REQUISITOS DO EXERCÍCIO =>
A - No texto sobre a barragem de Mariana e Mário Jardel, reescreva o trecho que vai de "Outro fato que" até "carros. Simples assim.", trocando "barragem" por "represa".
B - Escreva, por favor, a continuação do texto sobre a barragem de Mariana e Mário Jardel a partir do ponto em que ele termina.

TEXTO APRESENTADO =>
          Outro fato que chamou a atenção do mundo foi o que aconteceu com a barragem em Mariana. Simplesmente o descaso vitimou um rio. Não sou ambientalista e nem pertenço a nenhum grupo ativista, muito menos sou parente de quem dependia do Rio Doce para tirar seu sustento. Também não tive minha casa soterrada pela lama. Mas o fato fala por sí só. Não basta matarmos uns aos outros por racismo, religião, negligencia, violência ou imprudência no transito, estamos matando o mundo em que vivemos. Atentamos contra o ar, contra os animais e contra a água, fundamental para nossa existência. Agora é fácil falar em multas, inventar novas leis, fazer marketing. Porém, como falei no inicio do texto, isso não é nenhuma novidade. Reclamamos da poluição, mas não abrimos mão dos nossos carros. Simples assim.
          E agora vou falar de algo mais recente e que aconteceu bem mais perto de mim do que as outras situações acima. Falo do Jardel. Não do meu amigo que está de aniversário hoje, mas sim de Mário Jardel. Este indivíduo foi mais um nordestino de família humilde que tentou o sucesso no centro do país. Por força do destino ou do acaso veio parar no Grêmio na metade da década de noventa. Aqui ele fez sucesso e foi alvo de uma campanha onde os gremistas contribuíam para que ele atuasse mais um tempo no clube do coração, presenteando os gremistas com títulos. O centroavante Jardel teve mais dois ou três anos de sucesso na Europa até que sua carreira degrigolasse de vez. O caso é que ele voltou ao estado e candidatou-se a deputado. Como é querido e admirado por muita gente que torcia por ele na época em que era jogador, facilmente se elegeu. Menos de um ano após sua posse, o agora deputado Mario Jardel foi flagrado estorquindo seus assessores. Mais um politico corrupto entre outros tantos. Só que esse não foi pego com mais de oitenta anos de idade e cinquenta de roubalheira. Independente do que levou o deputado a ser descoberto tão cedo, a verdade é que todo seu prestígio do passado foi parar na lama e quem votou nele deve estar envergonhado agora. Os outros detalhes já são de conhecimento publico e não estou aqui pra falar deles.

LINHAS FORNECIDAS =>
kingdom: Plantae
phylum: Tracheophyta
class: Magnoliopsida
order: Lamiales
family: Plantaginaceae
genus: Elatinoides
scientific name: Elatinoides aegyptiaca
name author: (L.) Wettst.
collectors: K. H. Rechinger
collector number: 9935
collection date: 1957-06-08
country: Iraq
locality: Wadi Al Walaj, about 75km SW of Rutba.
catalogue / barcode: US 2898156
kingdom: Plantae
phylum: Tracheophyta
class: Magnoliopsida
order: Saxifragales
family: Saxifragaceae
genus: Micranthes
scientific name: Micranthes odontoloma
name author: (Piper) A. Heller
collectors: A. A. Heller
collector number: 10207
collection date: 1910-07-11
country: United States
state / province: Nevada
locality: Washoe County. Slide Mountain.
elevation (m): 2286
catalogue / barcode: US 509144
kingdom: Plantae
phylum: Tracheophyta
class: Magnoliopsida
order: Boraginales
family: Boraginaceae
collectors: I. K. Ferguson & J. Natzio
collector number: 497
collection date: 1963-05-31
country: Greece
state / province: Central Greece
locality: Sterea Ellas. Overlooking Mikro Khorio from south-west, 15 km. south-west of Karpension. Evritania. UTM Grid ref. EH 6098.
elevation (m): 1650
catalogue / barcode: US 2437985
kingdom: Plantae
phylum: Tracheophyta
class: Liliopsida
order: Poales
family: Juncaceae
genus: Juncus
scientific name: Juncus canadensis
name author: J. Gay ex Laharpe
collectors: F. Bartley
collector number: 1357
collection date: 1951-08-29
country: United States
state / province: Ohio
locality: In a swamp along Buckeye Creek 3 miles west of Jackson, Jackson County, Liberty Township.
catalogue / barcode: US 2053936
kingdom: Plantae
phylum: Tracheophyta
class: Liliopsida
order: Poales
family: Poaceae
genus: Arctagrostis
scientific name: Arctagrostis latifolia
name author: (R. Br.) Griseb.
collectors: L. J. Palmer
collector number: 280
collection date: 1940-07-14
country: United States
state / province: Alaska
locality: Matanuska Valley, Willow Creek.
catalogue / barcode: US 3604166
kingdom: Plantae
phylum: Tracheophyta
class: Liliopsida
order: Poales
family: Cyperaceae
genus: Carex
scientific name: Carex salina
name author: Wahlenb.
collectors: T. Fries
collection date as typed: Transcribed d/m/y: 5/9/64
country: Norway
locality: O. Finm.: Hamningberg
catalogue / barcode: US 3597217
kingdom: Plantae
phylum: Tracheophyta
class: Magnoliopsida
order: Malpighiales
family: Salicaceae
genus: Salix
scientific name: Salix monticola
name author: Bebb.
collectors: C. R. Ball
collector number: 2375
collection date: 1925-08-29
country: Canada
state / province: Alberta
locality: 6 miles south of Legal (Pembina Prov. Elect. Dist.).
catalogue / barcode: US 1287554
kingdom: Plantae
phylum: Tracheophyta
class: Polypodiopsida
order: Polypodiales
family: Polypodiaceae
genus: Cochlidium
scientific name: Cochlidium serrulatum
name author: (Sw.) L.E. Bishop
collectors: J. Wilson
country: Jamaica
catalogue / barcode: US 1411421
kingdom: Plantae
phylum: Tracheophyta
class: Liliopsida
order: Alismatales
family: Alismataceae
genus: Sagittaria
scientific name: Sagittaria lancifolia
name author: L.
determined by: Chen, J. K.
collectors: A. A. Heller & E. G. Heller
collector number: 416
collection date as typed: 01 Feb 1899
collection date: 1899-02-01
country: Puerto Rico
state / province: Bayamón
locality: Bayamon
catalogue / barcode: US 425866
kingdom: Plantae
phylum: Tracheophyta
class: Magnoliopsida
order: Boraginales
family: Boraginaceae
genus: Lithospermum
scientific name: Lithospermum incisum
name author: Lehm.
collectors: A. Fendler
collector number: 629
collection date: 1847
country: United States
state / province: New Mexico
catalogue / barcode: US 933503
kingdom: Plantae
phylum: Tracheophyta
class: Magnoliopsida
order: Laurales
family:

RESULTADOS DAS TAREFAS =>
A -
Outro fato que chamou a atenção do mundo foi o que aconteceu com a represa em Mariana. Simplesmente o descaso vitimou um rio. Não sou ambientalista e nem pertenço a nenhum grupo ativista, muito menos sou parente de quem dependia do Rio Doce para tirar seu sustento. Também não tive minha casa soterrada pela lama. Mas o fato fala por sí só. Não basta matarmos uns aos outros por racismo, religião, negligencia, violência ou imprudência no transito, estamos matando o mundo em que vivemos. Atentamos contra o ar, contra os animais e contra a água, fundamental para nossa existência. Agora é fácil falar em multas, inventar novas leis, fazer marketing. Porém, como falei no inicio do texto, isso não é nenhuma novidade. Reclamamos da poluição, mas não abrimos mão dos nossos carros. Simples assim.

B -
         
          Pode ser um alento saber que a policia federal está agindo. Antes tarde do que nunca e possivelmente vai parar em breve. Entretanto não dá pra segurar um leve sorriso amarelo e de canto de boca quando um corrupto vai para a cadeia. Mesmo sabendo que não é como se um ladrão de galinha fosse para a prisão, ver um politico arrogante algemado entrando numa viatura não deixa de ser uma vitória, mesmo que pequena e irrelevante em termos gerais. Temos violência, morte e destruição a nossa volta e quem escolhemos para nos representar e resolver isso, além de não fazer seu trabalho, ainda nos rouba descaradamente. Sabe quanto ganha por mês nosso deputado Mario Jardel? R$ 25.000,00, só de salário, fora diárias e outros benefícios, mesmo assim rouba. Com certeza nem sabe o que um politico deveria fazer, simplesmente recebe um salário muito maior do que eu ganho num ano inteiro para sustentar quatro filhos e manter a mim e minha esposa, ainda assim rouba. 
          Para encerrar deixo uma pergunta no ar. Se você tivesse a oportunidade de ganhar muito dinheiro e deixar que crianças doentes morressem, o que você faria? Possivelmente garantiria que seu filho não passasse fome. Não posso critica-lo por pensar assim, mesmo não admitindo. Porém, é esse tipo de desculpa que está destruindo a todos. Reflita sobre isso.